待展开来时,连陆明夷这样的门外汉都看得有些呆了。那是把极漂亮的扇子,双面泥金。下坠一根墨绿色的旧丝涤,中间还穿了一枚沁红色的玉环。一边是工笔设色的竹梅,秀雅又不失风骨,背面提了崔道融的诗句:“香中别有韵,清极不知寒”。

“妙啊!”陆老爷击节赞道:“若是我没有看错,这是前朝蒋廷锡的手笔。他的花鸟妍丽工致,大有宋时遗风,不愧江左才子之名。”

一听蒋廷锡的大名,陆益谦也跟着激动起来:“蒋廷锡虽然官至户部尚书,文华殿大学士,可才名昭然,除诗词外最擅花鸟。其画作多收藏于宫廷,没想到今天有幸见着真迹了。”

明夷也很喜欢那把扇子,却觉得父兄表现过于夸张,生生抬举了某些人的身价:“话是不错,只是你们怎么都统一抖起文来了,难道评价古董一定要用文言才显得内行么?”

陆益谦和小妹是玩闹惯了的,丝毫不以为忤:“你这一说,倒把我给问住了。不过我想既然是评价古董,自然是用文言好些,简洁又恰当。”

又问盛继唐:“传说清廷极看重蒋廷锡的画作,多藏于秘库。散逸在外的不多,这扇面不大可精致得很,称得上珍品了,不知道是花了多少钱搜罗到的?”

盛九还未来得及答话,陆老爷先在一旁吹胡子瞪眼起来:“你们这些年轻人,一个个简直就是钻进了钱眼里。书画本是供人赏玩的,依着你的意思,跟衣服鞋袜一样都挂上牌子明码标价起来,岂不是亵渎。”

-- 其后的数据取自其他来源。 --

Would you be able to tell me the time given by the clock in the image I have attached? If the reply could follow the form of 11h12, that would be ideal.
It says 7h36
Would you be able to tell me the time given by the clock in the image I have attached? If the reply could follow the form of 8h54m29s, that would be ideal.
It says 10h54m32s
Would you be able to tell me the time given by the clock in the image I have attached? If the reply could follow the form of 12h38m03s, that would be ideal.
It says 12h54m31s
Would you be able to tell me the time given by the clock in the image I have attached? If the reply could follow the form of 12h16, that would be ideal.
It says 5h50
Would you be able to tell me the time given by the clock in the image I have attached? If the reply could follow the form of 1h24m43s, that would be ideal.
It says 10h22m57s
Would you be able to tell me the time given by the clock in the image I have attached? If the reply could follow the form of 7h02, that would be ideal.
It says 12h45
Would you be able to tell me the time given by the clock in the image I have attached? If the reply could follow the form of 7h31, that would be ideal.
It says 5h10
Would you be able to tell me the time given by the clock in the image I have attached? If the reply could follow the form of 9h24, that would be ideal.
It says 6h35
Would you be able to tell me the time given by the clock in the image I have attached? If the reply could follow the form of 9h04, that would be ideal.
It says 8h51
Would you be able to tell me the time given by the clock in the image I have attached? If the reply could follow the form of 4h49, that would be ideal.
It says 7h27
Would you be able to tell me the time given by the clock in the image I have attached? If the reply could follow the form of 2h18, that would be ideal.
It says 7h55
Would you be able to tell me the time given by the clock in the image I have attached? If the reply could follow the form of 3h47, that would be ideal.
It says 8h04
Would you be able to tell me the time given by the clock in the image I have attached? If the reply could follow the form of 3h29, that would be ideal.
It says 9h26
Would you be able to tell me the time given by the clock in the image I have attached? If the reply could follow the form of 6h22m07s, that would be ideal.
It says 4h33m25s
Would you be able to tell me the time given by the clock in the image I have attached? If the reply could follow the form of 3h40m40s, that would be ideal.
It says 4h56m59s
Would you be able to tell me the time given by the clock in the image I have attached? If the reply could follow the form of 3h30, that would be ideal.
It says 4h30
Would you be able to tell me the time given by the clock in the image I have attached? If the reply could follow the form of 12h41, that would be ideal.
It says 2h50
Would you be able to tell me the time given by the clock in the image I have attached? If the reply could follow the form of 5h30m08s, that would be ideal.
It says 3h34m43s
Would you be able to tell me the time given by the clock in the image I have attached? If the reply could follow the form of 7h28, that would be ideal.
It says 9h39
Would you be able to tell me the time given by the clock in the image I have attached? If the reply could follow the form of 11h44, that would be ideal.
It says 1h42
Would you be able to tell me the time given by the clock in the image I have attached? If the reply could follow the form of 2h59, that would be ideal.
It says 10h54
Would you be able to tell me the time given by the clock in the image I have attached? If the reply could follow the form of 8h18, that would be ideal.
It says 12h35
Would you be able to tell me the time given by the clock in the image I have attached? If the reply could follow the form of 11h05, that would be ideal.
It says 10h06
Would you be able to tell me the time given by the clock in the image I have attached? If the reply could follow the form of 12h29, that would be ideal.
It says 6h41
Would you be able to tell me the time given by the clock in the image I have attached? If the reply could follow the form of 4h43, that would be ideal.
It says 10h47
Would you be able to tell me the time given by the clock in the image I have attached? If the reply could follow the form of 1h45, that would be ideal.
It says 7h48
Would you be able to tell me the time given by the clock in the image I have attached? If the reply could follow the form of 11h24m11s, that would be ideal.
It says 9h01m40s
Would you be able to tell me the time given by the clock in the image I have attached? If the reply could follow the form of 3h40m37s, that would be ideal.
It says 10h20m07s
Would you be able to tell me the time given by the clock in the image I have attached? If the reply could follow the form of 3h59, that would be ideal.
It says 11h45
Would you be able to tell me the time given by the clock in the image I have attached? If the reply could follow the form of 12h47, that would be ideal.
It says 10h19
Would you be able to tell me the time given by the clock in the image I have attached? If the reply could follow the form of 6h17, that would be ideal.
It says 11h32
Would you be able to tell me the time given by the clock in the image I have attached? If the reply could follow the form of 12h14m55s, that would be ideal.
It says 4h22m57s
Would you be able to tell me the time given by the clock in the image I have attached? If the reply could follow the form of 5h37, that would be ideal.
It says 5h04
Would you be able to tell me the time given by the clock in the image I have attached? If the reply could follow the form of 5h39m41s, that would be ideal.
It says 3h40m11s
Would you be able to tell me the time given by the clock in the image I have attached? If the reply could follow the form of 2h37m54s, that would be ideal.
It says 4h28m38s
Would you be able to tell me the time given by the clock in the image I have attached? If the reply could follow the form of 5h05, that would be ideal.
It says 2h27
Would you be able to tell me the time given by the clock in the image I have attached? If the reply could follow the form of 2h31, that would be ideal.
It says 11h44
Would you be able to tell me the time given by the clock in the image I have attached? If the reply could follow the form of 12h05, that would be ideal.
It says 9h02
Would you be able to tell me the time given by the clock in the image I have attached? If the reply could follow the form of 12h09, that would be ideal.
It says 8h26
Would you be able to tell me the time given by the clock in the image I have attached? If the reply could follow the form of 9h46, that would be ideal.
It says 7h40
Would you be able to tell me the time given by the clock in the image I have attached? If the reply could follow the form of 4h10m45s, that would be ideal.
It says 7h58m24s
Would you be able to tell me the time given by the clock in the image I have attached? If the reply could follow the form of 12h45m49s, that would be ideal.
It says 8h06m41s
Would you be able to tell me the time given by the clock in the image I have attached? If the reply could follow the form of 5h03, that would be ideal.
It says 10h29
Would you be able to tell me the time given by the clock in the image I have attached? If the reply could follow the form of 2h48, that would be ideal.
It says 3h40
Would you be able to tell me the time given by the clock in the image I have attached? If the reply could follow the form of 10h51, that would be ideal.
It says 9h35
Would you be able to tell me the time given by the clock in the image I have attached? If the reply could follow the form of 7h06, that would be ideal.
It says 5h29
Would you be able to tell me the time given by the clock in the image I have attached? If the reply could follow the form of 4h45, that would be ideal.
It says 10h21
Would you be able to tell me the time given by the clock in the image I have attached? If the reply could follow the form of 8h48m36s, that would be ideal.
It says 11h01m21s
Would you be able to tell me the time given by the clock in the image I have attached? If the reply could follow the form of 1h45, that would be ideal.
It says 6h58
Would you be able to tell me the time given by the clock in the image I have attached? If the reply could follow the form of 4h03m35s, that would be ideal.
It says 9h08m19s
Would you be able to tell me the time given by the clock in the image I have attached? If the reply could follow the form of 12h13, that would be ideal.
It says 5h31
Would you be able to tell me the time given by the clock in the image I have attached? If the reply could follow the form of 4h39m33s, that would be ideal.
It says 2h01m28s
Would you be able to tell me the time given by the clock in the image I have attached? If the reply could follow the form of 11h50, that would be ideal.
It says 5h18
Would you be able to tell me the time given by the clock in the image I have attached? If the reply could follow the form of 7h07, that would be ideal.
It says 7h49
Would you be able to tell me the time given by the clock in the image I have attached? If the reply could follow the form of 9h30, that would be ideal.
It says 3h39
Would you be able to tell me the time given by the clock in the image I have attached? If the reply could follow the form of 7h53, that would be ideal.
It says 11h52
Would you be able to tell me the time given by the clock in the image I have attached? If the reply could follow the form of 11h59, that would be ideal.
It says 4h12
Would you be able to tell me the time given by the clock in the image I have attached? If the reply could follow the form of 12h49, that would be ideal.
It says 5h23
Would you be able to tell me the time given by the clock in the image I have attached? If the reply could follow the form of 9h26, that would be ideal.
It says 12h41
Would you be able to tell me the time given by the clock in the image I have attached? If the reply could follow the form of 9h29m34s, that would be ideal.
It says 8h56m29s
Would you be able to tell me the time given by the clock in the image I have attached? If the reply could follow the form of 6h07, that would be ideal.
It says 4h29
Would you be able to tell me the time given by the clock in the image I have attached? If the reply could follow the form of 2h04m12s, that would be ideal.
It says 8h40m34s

陆益谦无故碰了一鼻子灰,只得向客人摊手苦笑道:“家父虽是银行家,任何时候都不避讳谈一个钱字。但真心痴迷的东西,就完全不可以银钱来论,一说就要生气。”

“这才是真性情!”盛继唐神色自若,轻描淡写道:“既然世伯如此钟爱,就让我做个顺水人情,将这柄扇子作为见面礼,还望世伯不要见笑。”

这一句话声音虽不大,力量却不小,陆老爷和陆益谦都傻了眼,简直不知道怎么回话才好。蒋廷锡名声在外,这把扇子就算放在前清,价值也只高不低。这样的东西随手就要送人,也不知道该说是盛家有钱,还是他们的见识短了。

剩下陆明夷在一旁幸灾乐祸,你们不是夸他人物出众吗?那是没见过他犯病的时候!盛少爷视金钱如粪土也不只一两回了,上万的怀表现在就在她兜里揣着,一把破扇子有什么稀奇。

面面相觑了一阵,陆老爷终于开口推辞道:“贤侄实在太客气了,这柄扇子过于贵重,初次见面,老夫实在愧不敢当!”

诚如明夷所想,陆老爷现世报很快就来了。他说一句,盛继唐倒有一百句等着他:“方才世伯还说书画是供人赏玩的,不能以银钱来论。更何况宝剑赠烈士,红粉送佳人。世伯能一眼认出蒋廷锡的手笔,也是爱画之人,这扇子赠予您是恰如其分。”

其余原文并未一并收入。